Usually DTOs have no logic (or very simple transformation logic, such as returning a person's age from a date of birth).

You can use the pattern you have there... definitely, it's just that the objects are not really DTOs but more rich objects (that's usually good). You're not adding a 'DTO' suffix to you class names, so I would say that you're doing fine, because a Request object could have some behaviour.

Edit

I see what you're trying to do. It's possible to do using Dependency Injection + AOP, but I think there are other patterns that might have a more clear distinction and a lot less black magic.

With the approach you want to use, your Request is the entry point to your application (to the core of your domain) and represents the use case you want to run.

The approach I usually use, which is based on Domain-Driven Design (DDD) and Hexagonal Architecture, is to have DTOs which might some kind of binding to the transport technology (for example xml/json annotations). And I use a layer of Application Services which serve as a façade into the domain logic. The Application Service is just responsible for orchestration, not for business logic.

As part of the orchestration, the Application Service needs to get a reference to an object that does have the business logic. In DDD these objects are usually Aggregates.
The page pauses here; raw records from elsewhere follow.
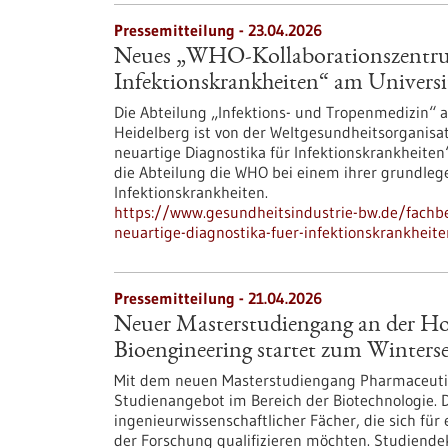
Pressemitteilung - 23.04.2026
Neues „WHO-Kollaborationszentrum
Infektionskrankheiten“ am Universi
Die Abteilung „Infektions- und Tropenmedizin“ a
Heidelberg ist von der Weltgesundheitsorganis
neuartige Diagnostika für Infektionskrankheite
die Abteilung die WHO bei einem ihrer grundleg
Infektionskrankheiten.
https://www.gesundheitsindustrie-bw.de/fachb
neuartige-diagnostika-fuer-infektionskrankheit
Pressemitteilung - 21.04.2026
Neuer Masterstudiengang an der Ho
Bioengineering startet zum Winters
Mit dem neuen Masterstudiengang Pharmaceutica
Studienangebot im Bereich der Biotechnologie. 
ingenieurwissenschaftlicher Fächer, die sich für
der Forschung qualifizieren möchten. Studiendek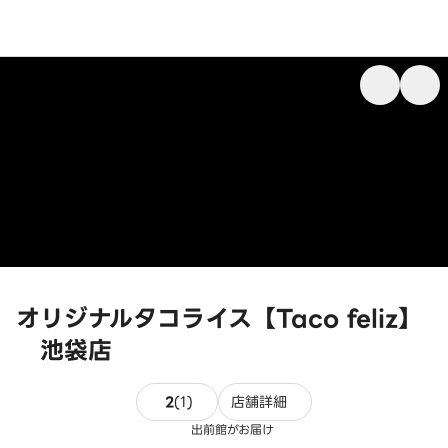
オリジナルタコライス【Taco feliz】
池袋店
1件のレビュー
2
(
1
)
店舗詳細
出前館がお届け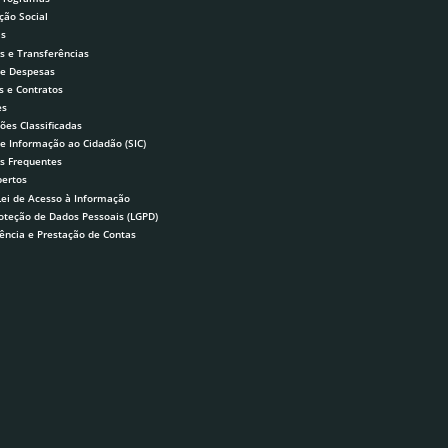
ção Social
as
s e Transferências
 e Despesas
s e Contratos
es
ões Classificadas
de Informação ao Cidadão (SIC)
s Frequentes
ertos
Lei de Acesso à Informação
roteção de Dados Pessoais (LGPD)
ência e Prestação de Contas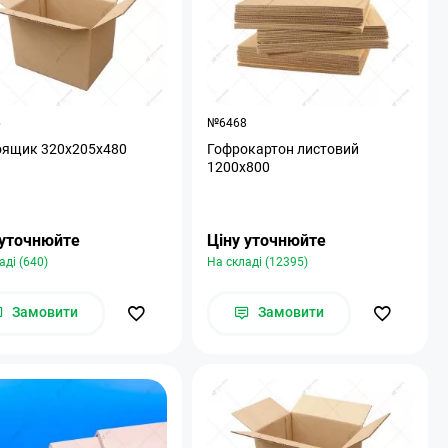
6
№6468
оящик 320x205x480
Гофрокартон листовий
1200х800
 уточнюйте
Ціну уточнюйте
аді (640)
На складі (12395)
Замовити
Замовити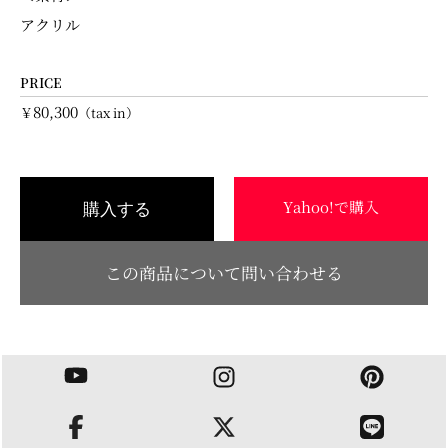
アクリル
PRICE
80,300
￥
（tax in）
Yahoo!で購入
購入する
この商品について問い合わせる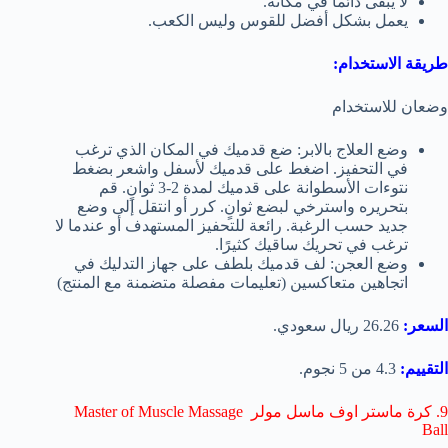
لا يبقى دائما في مكانه.
يعمل بشكل أفضل للقوس وليس الكعب.
طريقة الاستخدام:
وضعان للاستخدام
وضع العلاج بالابر: ضع قدميك في المكان الذي ترغب
في التحفيز. اضغط على قدميك لأسفل واشعر بضغط
نتوءات الأسطوانة على قدميك لمدة 2-3 ثوانٍ. قم
بتحريره واسترخي لبضع ثوانٍ. كرر أو انتقل إلى وضع
جديد حسب الرغبة. رائعة للتحفيز المستهدف أو عندما لا
ترغب في تحريك ساقيك كثيرًا.
وضع العجن: لف قدميك بلطف على جهاز التدليك في
اتجاهين متعاكسين (تعليمات مفصلة متضمنة مع المنتج)
السعر:
26.26 ريال سعودي.
التقييم:
4.3 من 5 نجوم.
9. كرة ماستر
اوف ماسل مولر
Master of Muscle Massage
Ball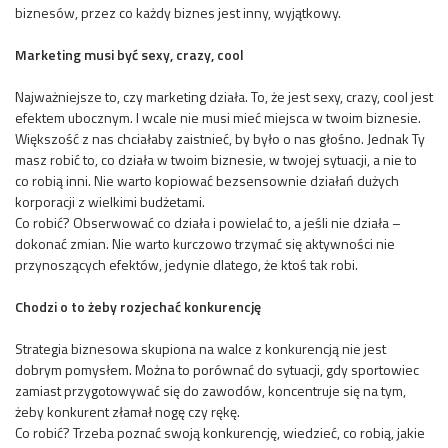
biznesów, przez co każdy biznes jest inny, wyjątkowy.
Marketing musi być sexy, crazy, cool
Najważniejsze to, czy marketing działa. To, że jest sexy, crazy, cool jest
efektem ubocznym. I wcale nie musi mieć miejsca w twoim biznesie.
Większość z nas chciałaby zaistnieć, by było o nas głośno. Jednak Ty
masz robić to, co działa w twoim biznesie, w twojej sytuacji, a nie to
co robią inni. Nie warto kopiować bezsensownie działań dużych
korporacji z wielkimi budżetami.
Co robić? Obserwować co działa i powielać to, a jeśli nie działa –
dokonać zmian. Nie warto kurczowo trzymać się aktywności nie
przynoszących efektów, jedynie dlatego, że ktoś tak robi.
Chodzi o to żeby rozjechać konkurencję
Strategia biznesowa skupiona na walce z konkurencją nie jest
dobrym pomysłem. Można to porównać do sytuacji, gdy sportowiec
zamiast przygotowywać się do zawodów, koncentruje się na tym,
żeby konkurent złamał nogę czy rękę.
Co robić? Trzeba poznać swoją konkurencję, wiedzieć, co robią, jakie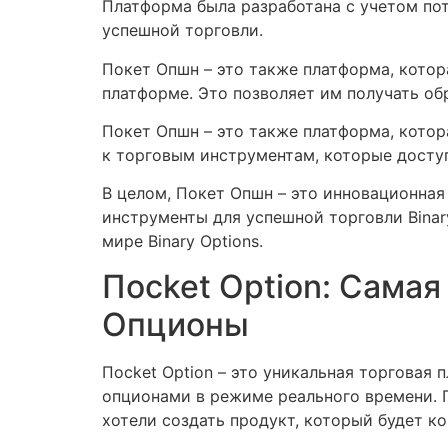
Платформа была разработана с учетом по
успешной торговли.
Покет Опшн – это также платформа, котор
платформе. Это позволяет им получать об
Покет Опшн – это также платформа, котор
к торговым инструментам, которые досту
В целом, Покет Опшн – это инновационная
инструменты для успешной торговли Binary
мире Binary Options.
Пocket Option: Сама
Опционы
Пocket Option – это уникальная торговая
опционами в режиме реального времени. 
хотели создать продукт, который будет к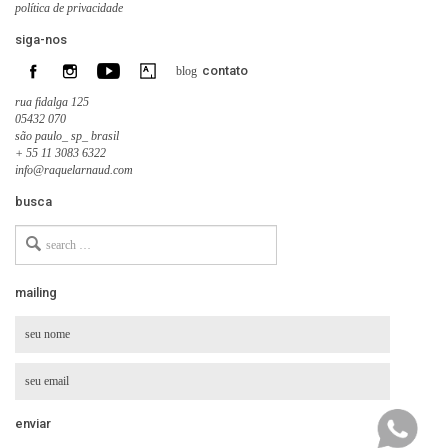
política de privacidade
siga-nos
contato
blog
rua fidalga 125
05432 070
são paulo_ sp_ brasil
+ 55 11 3083 6322
info@raquelarnaud.com
busca
Search
for
mailing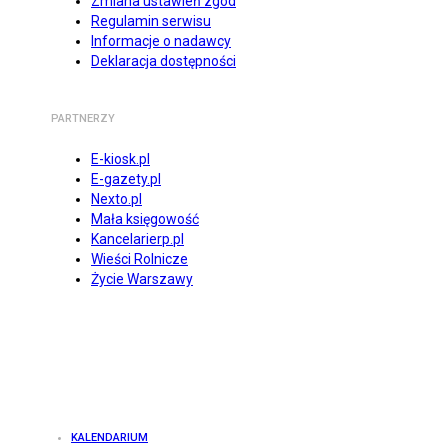
Zmiana ustawień zgód
Regulamin serwisu
Informacje o nadawcy
Deklaracja dostępności
PARTNERZY
E-kiosk.pl
E-gazety.pl
Nexto.pl
Mała księgowość
Kancelarierp.pl
Wieści Rolnicze
Życie Warszawy
KALENDARIUM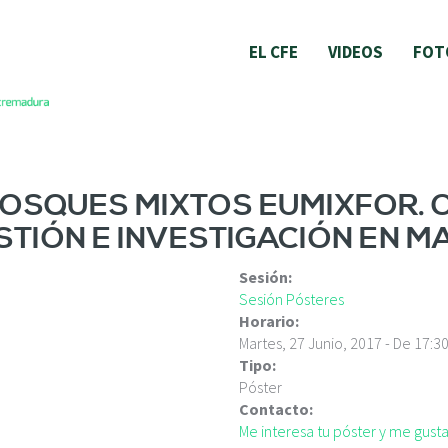
EL CFE
VIDEOS
FOT
BOSQUES MIXTOS EUMIXFOR.
STIÓN E INVESTIGACIÓN EN M
Sesión:
Sesión Pósteres
Horario:
Martes, 27 Junio, 2017 -
De
17:3
Tipo:
Póster
Contacto:
Me interesa tu póster y me gus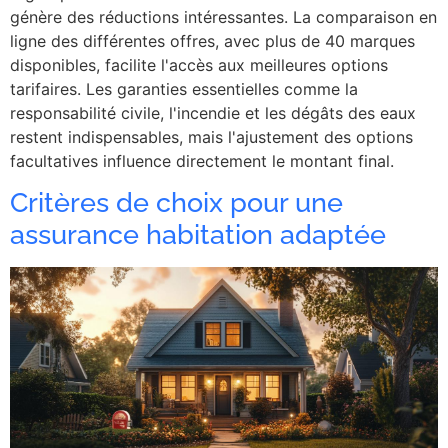
génère des réductions intéressantes. La comparaison en
ligne des différentes offres, avec plus de 40 marques
disponibles, facilite l'accès aux meilleures options
tarifaires. Les garanties essentielles comme la
responsabilité civile, l'incendie et les dégâts des eaux
restent indispensables, mais l'ajustement des options
facultatives influence directement le montant final.
Critères de choix pour une
assurance habitation adaptée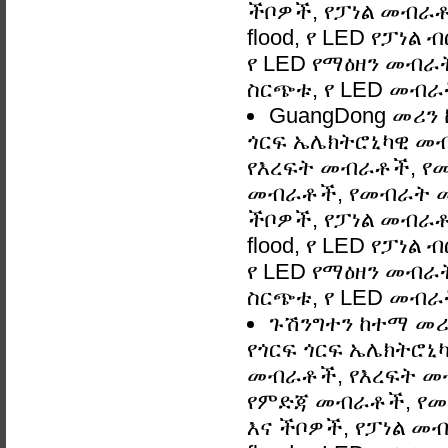
ችቦዎች, የፓነል መብራቶች
flood, የ LED የፓነል
የ LED የማዕዘን መብራት,
ስርጭቱ, የ LED መብራ
GuangDong መሪን 
ጎርፍ ኤሌክትሮኒካዊ መብ
የእረፍት መብራቶች, የ
መብራቶች, የመብራት መ
ችቦዎች, የፓነል መብራቶች
flood, የ LED የፓነል
የ LED የማዕዘን መብራት,
ስርጭቱ, የ LED መብራ
ጉሽንግተን ከተማ መሪን
የጎርፍ ጎርፍ ኤሌክትሮኒ
መብራቶች, የእረፍት መ
የምድጃ መብራቶች, የመ
እና ችቦዎች, የፓነል መብ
I think I would write a lot more about this, but there are already quite a few really good resources explaining how to design good applications, and the explanation there is way better than what I can do here :).

If you are interested in this, and don't mind spending a bit more time (and maybe a few bucks). I strongly suggest you to get a copy of Growing Object-Oriented Software and Implementing Domain-Driven Design. Both are excellent books, very easy to read, and luckily all the examples are in Java.